• _Required work_
1. Reproduce the passage of the patent excerpt on data extraction from streaming data, starting with "[0020] FIG. 8" and going on through "with a data path for data extraction from streaming data.".
2. In the patent excerpt on data extraction from streaming data, what does the pipeline act as?
3. Continue the patent excerpt on data extraction from streaming data, starting after its final sentence.

• _Excerpted text_
———
BRIEF DESCRIPTION OF THE SEVERAL VIEWS OF THE DRAWINGS
[0012] Referring now to the drawings wherein like elements are
numbered alike in the several FIGURES:
[0013] FIG. 1 illustrates an embodiment of a data streaming system
including a data path for data extraction from streaming data.
[0014] FIG. 2 illustrates an embodiment of a data path for data
extraction from streaming data.
[0015] FIG. 3 illustrates another embodiment of a data path for
data extraction from streaming data.
[0016] FIG. 4 is a schematic block diagram illustrating an
embodiment of a method for an admit logic for a data path for data
extraction from streaming data.
[0017] FIG. 5 is a schematic block diagram illustrating an
embodiment of a method for a transfer logic for a data path for
data extraction from streaming data.
[0018] FIG. 6 is a schematic block diagram illustrating an
embodiment of a method for an eject logic for a data path for data
extraction from streaming data.
[0019] FIG. 7 is a schematic block diagram illustrating an
embodiment of a method for data extraction for a data path for data
extraction from streaming data.
[0020] FIG. 8 is a schematic block diagram illustrating an
embodiment of operation of a data path for data extraction from
streaming data.
[0021] FIG. 9 is a schematic block diagram illustrating an
embodiment of a computing system that may be used in conjunction
with a data path for data extraction from streaming data.
DETAILED DESCRIPTION
[0022] Embodiments of a data path for data extraction from
streaming data, and methods of operating a data path for data
extraction from streaming data, are provided, with exemplary
embodiments being discussed below in detail. Acceleration of
processing of sequential streaming data may be achieved by enabling
multiple variable length fields in the streaming data to be
extracted from any position in the stream at the same time. The
data path includes a pipeline made up of a plurality of data
registers, combined with one or more multiplexers. The pipeline
acts as a window sliding over the incoming data stream, while the
multiplexers may flexibly extract any required data from the
streaming data as it moved through the pipeline, thereby exposing
the streaming data to a stream processor.
[0023] Embodiments of a data path for data extraction from
streaming data may be implemented in hardware with a relatively
small footprint, thus minimizing the logic area utilization and
associated power consumption. Support for cut-through processing
may be provided, minimizing the processing latency. Only the
portion of the data stream that is currently being processed needs
to be buffered. Latency is further reduced by simultaneously
extracting data from a portion of a data stream while loading
additional data from the stream into the pipeline.
———
• _Records_
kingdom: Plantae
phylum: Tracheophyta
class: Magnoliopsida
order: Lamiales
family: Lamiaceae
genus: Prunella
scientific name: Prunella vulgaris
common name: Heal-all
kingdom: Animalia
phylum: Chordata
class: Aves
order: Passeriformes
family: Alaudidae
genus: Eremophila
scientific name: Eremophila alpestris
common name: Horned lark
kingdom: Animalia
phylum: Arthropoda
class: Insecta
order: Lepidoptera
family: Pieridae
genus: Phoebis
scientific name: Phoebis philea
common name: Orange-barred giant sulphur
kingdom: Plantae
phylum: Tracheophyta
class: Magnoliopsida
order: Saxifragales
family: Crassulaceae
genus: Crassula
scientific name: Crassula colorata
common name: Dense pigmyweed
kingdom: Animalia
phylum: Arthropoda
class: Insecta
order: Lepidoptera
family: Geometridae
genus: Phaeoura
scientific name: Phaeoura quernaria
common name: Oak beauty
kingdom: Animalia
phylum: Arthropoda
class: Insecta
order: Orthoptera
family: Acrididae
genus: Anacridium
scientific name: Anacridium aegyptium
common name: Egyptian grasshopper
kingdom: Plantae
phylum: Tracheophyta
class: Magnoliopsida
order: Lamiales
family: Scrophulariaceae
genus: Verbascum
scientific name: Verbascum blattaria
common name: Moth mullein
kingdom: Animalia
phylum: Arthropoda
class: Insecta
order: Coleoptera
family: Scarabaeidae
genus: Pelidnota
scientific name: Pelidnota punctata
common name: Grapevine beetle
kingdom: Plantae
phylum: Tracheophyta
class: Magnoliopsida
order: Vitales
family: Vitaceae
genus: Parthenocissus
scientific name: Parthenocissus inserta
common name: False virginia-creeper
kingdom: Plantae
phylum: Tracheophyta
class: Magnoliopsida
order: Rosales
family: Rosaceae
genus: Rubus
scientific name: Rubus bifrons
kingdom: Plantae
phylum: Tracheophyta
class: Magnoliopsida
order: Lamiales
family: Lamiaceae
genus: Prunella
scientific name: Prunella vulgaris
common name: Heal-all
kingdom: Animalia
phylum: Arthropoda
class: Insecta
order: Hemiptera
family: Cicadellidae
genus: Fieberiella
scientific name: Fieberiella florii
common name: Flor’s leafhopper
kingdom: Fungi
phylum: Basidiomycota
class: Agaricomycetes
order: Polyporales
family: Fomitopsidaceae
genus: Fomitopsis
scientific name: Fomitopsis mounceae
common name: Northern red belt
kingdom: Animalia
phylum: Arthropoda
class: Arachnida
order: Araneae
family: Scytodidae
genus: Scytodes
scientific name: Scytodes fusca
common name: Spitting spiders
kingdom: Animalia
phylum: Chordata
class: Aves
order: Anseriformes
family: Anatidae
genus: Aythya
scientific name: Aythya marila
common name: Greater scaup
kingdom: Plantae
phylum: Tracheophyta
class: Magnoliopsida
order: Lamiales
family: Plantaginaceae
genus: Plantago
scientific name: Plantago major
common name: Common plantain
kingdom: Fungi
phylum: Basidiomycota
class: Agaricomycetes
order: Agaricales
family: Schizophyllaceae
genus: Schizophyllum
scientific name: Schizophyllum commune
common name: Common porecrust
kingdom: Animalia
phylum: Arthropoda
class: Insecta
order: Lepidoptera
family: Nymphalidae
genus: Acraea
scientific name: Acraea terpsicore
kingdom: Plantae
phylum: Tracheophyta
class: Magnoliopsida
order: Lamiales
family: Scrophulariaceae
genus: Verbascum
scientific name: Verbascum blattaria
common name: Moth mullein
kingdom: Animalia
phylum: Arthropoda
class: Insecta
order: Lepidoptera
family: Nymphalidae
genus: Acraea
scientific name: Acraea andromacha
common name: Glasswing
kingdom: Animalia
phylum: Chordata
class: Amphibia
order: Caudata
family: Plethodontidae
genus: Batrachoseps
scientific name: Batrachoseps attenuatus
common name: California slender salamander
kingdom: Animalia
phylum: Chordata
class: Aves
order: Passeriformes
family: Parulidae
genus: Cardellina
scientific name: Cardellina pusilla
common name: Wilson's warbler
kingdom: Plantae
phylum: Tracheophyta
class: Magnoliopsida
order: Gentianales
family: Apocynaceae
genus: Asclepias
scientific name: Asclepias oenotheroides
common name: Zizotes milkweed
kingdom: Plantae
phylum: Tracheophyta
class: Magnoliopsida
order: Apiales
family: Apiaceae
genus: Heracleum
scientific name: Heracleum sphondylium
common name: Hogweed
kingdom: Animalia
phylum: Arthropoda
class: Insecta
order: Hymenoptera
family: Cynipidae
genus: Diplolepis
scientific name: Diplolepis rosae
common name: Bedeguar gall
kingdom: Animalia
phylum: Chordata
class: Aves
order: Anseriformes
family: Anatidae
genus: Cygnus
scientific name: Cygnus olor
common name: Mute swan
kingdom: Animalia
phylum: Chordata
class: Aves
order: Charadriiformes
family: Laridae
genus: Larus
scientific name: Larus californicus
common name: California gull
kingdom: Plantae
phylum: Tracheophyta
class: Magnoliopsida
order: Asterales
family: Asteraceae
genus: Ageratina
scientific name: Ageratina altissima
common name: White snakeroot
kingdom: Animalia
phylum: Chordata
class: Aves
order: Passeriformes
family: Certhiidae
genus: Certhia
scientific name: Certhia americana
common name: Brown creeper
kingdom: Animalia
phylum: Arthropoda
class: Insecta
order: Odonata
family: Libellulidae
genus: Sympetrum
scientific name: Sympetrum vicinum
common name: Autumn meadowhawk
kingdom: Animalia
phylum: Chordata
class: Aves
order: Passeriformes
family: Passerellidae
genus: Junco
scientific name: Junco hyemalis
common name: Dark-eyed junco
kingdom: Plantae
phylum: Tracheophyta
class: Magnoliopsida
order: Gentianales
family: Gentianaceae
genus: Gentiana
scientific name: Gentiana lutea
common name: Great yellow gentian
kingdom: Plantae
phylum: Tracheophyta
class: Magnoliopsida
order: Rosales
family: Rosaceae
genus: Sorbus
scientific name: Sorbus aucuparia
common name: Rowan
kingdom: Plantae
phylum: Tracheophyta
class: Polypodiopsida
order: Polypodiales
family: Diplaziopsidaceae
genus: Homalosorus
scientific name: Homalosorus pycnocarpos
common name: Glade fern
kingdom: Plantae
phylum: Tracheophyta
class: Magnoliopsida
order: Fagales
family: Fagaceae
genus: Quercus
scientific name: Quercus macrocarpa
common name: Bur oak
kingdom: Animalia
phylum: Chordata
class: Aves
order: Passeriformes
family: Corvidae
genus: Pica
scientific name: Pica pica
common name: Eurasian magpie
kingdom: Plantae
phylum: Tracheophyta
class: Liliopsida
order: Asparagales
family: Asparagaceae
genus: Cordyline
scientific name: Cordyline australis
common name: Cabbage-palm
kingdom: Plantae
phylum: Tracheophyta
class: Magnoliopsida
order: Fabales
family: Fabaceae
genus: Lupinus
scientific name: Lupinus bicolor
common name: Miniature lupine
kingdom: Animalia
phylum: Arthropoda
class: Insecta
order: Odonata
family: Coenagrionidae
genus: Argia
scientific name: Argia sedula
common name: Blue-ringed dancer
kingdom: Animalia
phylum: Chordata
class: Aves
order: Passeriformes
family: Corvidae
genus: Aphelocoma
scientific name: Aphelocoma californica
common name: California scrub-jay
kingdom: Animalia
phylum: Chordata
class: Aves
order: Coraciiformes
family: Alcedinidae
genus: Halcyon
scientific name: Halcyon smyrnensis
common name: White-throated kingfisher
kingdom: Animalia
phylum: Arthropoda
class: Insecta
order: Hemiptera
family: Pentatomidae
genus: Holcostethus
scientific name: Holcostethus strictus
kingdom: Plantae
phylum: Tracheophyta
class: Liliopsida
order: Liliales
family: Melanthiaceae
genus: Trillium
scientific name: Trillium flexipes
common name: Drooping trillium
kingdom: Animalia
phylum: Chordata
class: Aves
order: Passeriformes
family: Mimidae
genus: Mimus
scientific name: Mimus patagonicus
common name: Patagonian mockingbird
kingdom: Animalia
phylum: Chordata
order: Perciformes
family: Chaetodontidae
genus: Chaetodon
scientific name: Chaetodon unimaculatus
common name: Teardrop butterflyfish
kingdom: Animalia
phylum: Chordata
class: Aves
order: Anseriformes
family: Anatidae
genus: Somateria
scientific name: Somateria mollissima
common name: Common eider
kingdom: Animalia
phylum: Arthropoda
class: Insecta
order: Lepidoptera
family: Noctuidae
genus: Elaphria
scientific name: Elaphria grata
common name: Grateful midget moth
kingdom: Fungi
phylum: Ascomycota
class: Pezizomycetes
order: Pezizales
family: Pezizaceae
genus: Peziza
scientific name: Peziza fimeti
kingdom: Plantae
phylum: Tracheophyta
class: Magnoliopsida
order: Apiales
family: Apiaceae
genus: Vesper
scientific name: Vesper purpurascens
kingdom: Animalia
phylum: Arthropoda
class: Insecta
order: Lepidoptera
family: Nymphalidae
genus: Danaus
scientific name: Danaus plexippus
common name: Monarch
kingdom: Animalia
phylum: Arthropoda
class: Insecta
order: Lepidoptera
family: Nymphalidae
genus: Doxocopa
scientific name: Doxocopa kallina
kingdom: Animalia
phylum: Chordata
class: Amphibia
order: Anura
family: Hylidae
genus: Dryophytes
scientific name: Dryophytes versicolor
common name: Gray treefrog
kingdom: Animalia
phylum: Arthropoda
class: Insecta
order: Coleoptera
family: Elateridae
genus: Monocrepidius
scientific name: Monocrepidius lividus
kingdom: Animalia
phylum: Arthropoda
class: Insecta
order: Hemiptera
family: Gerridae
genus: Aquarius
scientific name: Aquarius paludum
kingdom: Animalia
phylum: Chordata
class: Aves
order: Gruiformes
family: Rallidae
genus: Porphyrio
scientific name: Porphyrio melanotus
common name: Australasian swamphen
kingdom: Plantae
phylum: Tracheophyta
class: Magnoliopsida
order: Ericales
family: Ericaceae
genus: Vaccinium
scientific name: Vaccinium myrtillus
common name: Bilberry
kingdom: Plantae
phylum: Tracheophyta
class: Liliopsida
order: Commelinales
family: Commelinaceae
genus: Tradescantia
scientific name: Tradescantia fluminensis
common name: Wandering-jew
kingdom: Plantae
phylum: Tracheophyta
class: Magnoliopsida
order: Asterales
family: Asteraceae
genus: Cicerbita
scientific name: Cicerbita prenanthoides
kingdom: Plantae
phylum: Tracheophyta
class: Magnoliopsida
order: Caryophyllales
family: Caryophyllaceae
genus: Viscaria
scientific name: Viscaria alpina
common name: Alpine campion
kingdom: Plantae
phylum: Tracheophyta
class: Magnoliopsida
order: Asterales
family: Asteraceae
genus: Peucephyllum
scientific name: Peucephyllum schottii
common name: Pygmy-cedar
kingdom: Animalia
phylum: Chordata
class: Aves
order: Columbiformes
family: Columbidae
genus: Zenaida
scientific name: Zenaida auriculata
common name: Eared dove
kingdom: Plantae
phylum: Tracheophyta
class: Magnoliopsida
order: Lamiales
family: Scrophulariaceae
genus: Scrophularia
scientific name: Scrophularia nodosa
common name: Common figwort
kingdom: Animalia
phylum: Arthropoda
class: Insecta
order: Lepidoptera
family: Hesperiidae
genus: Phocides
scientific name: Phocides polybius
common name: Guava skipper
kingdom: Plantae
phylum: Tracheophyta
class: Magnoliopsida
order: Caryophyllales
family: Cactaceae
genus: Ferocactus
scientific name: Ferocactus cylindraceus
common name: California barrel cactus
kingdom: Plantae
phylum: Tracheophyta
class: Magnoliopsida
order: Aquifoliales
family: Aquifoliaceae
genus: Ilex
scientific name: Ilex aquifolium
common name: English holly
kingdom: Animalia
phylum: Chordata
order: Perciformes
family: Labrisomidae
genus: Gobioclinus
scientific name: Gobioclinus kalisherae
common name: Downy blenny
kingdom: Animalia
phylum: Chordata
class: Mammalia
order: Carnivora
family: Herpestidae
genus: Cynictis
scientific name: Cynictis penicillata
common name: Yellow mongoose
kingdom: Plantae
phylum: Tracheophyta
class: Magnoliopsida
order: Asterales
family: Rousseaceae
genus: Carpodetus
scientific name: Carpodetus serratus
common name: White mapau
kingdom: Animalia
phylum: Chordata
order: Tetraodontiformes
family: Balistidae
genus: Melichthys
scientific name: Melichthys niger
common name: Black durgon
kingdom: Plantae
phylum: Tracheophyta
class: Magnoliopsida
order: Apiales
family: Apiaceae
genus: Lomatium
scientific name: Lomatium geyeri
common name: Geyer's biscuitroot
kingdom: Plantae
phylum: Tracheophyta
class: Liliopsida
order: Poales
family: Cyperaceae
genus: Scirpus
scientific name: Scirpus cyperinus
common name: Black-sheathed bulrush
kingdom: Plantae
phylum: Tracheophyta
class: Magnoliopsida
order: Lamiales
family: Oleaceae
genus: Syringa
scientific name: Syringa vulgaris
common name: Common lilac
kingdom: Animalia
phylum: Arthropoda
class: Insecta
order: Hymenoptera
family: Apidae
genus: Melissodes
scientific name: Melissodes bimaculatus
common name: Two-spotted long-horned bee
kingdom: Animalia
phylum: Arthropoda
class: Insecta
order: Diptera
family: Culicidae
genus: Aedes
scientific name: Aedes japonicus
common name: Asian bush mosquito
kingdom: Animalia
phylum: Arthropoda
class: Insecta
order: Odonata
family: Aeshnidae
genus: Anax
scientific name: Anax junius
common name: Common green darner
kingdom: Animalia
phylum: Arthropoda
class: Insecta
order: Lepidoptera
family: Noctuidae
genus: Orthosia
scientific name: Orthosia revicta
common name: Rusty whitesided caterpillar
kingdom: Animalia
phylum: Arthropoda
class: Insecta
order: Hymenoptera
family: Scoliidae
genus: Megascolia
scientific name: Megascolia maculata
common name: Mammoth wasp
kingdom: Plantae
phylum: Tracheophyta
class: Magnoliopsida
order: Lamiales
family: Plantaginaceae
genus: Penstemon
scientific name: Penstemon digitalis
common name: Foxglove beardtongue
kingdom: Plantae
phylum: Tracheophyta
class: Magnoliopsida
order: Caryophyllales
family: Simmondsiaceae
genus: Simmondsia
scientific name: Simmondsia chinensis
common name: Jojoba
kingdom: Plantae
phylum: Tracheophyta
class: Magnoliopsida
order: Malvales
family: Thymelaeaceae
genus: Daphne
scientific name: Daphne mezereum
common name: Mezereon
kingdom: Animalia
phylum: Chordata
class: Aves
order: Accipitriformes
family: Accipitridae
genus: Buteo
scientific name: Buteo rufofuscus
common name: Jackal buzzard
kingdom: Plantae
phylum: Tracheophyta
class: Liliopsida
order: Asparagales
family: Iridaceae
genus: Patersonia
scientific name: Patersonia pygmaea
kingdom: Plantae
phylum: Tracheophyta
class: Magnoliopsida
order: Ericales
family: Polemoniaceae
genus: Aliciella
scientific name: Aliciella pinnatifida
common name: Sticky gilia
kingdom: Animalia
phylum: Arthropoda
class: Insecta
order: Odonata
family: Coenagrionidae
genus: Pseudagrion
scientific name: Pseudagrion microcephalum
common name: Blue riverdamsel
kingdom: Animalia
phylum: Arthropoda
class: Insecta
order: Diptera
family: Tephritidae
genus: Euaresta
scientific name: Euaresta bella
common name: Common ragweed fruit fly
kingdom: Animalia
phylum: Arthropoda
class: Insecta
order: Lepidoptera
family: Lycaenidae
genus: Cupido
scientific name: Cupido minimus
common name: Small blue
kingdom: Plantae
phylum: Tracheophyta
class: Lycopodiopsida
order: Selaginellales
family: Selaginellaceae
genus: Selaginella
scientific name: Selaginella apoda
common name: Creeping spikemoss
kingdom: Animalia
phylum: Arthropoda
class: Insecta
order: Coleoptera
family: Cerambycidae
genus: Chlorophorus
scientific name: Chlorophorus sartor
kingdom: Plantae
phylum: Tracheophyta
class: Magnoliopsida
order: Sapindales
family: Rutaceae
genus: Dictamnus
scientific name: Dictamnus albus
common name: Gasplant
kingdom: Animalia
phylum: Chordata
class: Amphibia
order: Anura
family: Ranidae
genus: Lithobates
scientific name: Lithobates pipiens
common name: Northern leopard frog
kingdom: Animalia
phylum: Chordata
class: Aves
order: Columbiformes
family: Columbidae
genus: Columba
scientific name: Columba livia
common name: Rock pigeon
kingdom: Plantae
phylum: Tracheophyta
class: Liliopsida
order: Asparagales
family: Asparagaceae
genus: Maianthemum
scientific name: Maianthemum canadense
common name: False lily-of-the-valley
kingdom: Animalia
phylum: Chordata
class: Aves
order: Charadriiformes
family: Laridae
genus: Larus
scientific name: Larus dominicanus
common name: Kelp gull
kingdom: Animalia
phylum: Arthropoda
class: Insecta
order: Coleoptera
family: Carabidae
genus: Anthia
———
• _Answer list_
1.
[0020] FIG. 8 is a schematic block diagram illustrating an
embodiment of operation of a data path for data extraction from
streaming data.
[0021] FIG. 9 is a schematic block diagram illustrating an
embodiment of a computing system that may be used in conjunction
with a data path for data extraction from streaming data.

2. The pipeline acts as a window sliding over the incoming data stream.

3.
[0024] FIG. 1 illustrates an embodiment of a data streaming system
100 including a data path 103 for data extraction from streaming
data. Data streaming system 100 receives a data stream 101 from a
network at medium access control (MAC) 102. Data stream 101 may
include any type of streamed data, including but not limited to
video or audio. The data stream 101 is transferred from MAC 102 to
data path 103. Stream processor 104 requests specific data located
in data stream 101 from data path 103 (including but not limited to
data indicating the protocol of data stream 101), and data path 103
extracts the requested data from data stream 101 as described in
further detail below. The data stream 101 then proceeds to received
packet processing (RPP) module 104, which may perform such
functions as playback in embodiment in which data stream 101
includes audio or video data.
[0025] FIG. 2 illustrates an embodiment of a data path 200, which
may comprise data path 103 of FIG. 1. Input 201 receives a data
stream 202 from a MAC, such as MAC 102 of FIG. 1. The received data
stream 202 proceeds sequentially through a pipeline that includes
registers 203-204 en route to output 205, which sends the data
stream 202 to an RPP, such as RPP 104 of FIG. 1. Registers 203 and
204 include data fields 203A-D and 204A-D, respectively. Data from
data stream 201 first populates data fields 203A-D, then the data
in data fields 203A-D moves to data fields 204A-D in register 204.
Data path control 206 controls the progress of data stream 202 from
input 201 through registers 203-204 to output 205; the functions of
data path control 206 are discussed below in further detail with
respect to FIGS. 3-6. Registers 203-204 are shown for illustrative
purposes only; a data path 200 may include any appropriate number
of registers, the registers may include any appropriate number of
fields, and the fields may be any appropriate size, such as a byte
or multiple bytes, in various embodiments. The width of the data
contained in resisters 203-204 may be any number of bytes (e.g., 8
B, 16 B, 32 B, 64 B), though in some embodiments, the register
width may be aligned with the width of the underlying physical
interface (for example, 16 B for a 10 GbE MAC). The depth of the
pipeline (i.e., the number of registers) may be any appropriate
number, though a minimum of two registers may hide any latency
incurred by the loading and the flushing of the data in the
pipeline in some embodiments. For embodiments including network
protocol processing in which relevant fields are contiguous to each
other in the stream, a 32 byte pipeline (2 registers of 16 bytes
each) is sufficient to store most typically used packet
headers.
[0026] As data stream 202 passes through the pipeline comprising
registers 203 and 204, every byte of the data stream 202 is exposed
on the fly to multiplexing unit 207, as the multiplexing unit 207
is connected to each data field in the pipeline. Therefore, any
data in the data stream 202 may be inspected and extracted
regardless of its position in the stream 202 and the length of the
stream 202 as the stream 202 passes through registers 203-204.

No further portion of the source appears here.